Bettina Wagner - Harry M. Zweig Assistant Professor in Equine Health 2009-2011
Dr. Bettina Wagner, assistant professor of immunology at the College of Veterinary Medicine, has been named the Harry M. Zweig Assistant Professor in Equine Health. The three-year term endowed position recognizes a junior faculty member who shows promise and productivity in the field of equine research.
Dr. Wagner’s research focuses on equine immunology. She studies the regulation of the immune system and the relationship between the innate and adaptive immune responses. The innate immune system is the horse’s first line of defense against invading organisms while the adaptive immune system acts as a second line of defense as well as protecting the horse from re-infection from harmful pathogens. Funded with grants from the USDA and the Zweig Fund for Equine Research, Dr. Wagner’s lab is credited with developing several reagents that are available to the global research community. Reagents are used in immunological procedures to detect, measure, or examine the innate immune response in health and disease. The new tools are used in the lab to study the immune response to Equine herpesvirus type I and the mechanisms leading to immunity and protection from disease in foals.
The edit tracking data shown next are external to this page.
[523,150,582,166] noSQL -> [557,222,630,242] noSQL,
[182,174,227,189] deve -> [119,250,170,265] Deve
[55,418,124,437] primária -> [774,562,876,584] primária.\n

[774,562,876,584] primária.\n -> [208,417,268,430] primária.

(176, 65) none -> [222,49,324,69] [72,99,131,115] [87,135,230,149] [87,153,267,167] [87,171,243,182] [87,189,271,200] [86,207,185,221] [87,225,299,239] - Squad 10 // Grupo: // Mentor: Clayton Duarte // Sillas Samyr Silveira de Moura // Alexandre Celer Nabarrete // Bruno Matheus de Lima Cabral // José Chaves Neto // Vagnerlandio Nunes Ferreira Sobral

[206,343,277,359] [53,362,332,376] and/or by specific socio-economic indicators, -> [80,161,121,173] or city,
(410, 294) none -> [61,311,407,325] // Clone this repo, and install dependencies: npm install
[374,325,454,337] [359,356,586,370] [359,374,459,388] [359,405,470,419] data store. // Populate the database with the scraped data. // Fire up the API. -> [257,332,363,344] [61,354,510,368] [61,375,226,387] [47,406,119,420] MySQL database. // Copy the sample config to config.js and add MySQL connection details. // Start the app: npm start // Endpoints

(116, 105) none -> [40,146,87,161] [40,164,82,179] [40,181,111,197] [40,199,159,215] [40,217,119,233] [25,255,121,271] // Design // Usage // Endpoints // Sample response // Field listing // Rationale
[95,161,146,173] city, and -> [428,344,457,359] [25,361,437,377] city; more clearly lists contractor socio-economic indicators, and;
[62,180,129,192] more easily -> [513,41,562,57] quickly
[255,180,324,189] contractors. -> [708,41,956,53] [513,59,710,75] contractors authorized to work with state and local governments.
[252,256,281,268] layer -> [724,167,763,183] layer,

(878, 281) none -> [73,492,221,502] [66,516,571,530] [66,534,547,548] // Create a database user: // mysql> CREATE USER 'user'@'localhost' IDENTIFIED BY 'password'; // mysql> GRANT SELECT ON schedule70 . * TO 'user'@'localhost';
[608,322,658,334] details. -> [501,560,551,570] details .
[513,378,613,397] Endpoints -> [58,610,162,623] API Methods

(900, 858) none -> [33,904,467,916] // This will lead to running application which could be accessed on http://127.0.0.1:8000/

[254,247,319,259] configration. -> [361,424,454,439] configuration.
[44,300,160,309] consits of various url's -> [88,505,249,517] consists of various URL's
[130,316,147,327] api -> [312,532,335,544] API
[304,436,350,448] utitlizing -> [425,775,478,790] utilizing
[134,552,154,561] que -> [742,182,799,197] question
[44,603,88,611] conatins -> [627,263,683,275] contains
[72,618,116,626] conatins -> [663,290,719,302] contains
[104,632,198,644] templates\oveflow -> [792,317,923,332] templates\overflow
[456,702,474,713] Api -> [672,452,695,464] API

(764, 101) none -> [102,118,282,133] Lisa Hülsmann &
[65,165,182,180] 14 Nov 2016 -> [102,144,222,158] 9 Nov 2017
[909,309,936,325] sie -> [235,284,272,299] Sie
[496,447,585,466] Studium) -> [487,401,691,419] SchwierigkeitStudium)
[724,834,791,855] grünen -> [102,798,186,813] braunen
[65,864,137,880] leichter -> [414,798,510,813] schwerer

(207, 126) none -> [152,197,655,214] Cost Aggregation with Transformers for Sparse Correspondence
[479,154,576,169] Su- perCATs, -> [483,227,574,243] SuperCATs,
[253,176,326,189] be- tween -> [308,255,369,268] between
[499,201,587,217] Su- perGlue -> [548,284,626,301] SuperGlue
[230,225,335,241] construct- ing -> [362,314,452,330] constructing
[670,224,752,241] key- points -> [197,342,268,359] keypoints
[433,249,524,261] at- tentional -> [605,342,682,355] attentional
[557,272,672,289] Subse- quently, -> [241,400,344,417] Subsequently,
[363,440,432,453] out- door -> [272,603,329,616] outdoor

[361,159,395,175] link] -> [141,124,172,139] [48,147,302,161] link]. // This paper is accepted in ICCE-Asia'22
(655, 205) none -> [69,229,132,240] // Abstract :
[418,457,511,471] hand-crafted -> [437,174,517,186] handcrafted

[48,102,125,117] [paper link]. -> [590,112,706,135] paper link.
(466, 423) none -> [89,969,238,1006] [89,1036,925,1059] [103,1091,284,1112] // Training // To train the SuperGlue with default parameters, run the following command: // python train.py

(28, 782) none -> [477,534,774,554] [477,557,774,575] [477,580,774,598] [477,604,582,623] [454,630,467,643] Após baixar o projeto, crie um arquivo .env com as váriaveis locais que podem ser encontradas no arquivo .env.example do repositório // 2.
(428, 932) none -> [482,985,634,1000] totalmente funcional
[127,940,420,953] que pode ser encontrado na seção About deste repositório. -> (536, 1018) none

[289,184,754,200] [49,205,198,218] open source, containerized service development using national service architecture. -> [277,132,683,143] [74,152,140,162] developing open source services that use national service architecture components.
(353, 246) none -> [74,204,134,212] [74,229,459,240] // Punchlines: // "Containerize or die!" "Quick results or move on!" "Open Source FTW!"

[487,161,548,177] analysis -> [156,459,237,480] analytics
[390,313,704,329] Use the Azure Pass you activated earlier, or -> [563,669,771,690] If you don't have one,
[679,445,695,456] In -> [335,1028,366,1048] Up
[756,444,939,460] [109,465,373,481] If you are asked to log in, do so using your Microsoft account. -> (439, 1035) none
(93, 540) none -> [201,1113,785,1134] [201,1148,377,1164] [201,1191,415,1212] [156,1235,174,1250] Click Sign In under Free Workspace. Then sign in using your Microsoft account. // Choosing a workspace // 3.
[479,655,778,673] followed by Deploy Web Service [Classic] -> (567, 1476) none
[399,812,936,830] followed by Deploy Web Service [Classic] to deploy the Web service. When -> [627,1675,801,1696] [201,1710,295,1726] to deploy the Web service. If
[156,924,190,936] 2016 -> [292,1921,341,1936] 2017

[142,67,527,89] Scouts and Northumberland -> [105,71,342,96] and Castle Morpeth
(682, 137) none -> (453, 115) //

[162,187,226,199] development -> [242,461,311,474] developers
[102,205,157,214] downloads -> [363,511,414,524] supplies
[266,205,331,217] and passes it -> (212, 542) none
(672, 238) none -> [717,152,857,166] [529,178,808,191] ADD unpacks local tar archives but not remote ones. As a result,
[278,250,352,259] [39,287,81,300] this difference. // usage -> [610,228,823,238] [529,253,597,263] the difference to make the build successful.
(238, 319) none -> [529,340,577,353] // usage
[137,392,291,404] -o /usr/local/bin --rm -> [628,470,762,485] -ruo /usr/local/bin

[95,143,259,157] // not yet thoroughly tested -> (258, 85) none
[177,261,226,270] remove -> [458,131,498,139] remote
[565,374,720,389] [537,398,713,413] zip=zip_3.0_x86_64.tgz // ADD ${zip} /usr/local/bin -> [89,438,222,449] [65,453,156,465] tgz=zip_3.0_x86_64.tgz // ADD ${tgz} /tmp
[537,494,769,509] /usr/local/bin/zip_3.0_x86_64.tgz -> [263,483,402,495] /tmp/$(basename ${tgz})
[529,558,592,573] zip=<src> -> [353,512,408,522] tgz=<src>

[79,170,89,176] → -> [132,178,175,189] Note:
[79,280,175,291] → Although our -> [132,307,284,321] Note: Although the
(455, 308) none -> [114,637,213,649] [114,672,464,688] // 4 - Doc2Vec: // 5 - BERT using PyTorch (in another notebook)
Julia (Flaminio) Felippe - Harry M. Zweig Assistant Professor in Equine Health 2006-2008
Although most of a horse’s immune system develops during fetal life, foals are very susceptible to infection in their first five months. Assistant Professor of Medicine Julia Flaminio, DVM, MS, PhD, DACVIM, seeks to identify the mature and immature elements of the immune system of the foal, and hopefully the means to reduce their susceptibility to specific pathogens. She has been named the first Harry M. Zweig Assistant Professor in Equine Health.
“Julia is a wonderful human being,” says Associate Dean Robert Gilbert, BVSc, MMed Vet, MRCVS. “Her education, expertise, and understanding of equine medicine and the equine industry, as well as her research accomplishments and potential, contribute to her being the ideal candidate for the Harry M. Zweig Assistant Professorship.”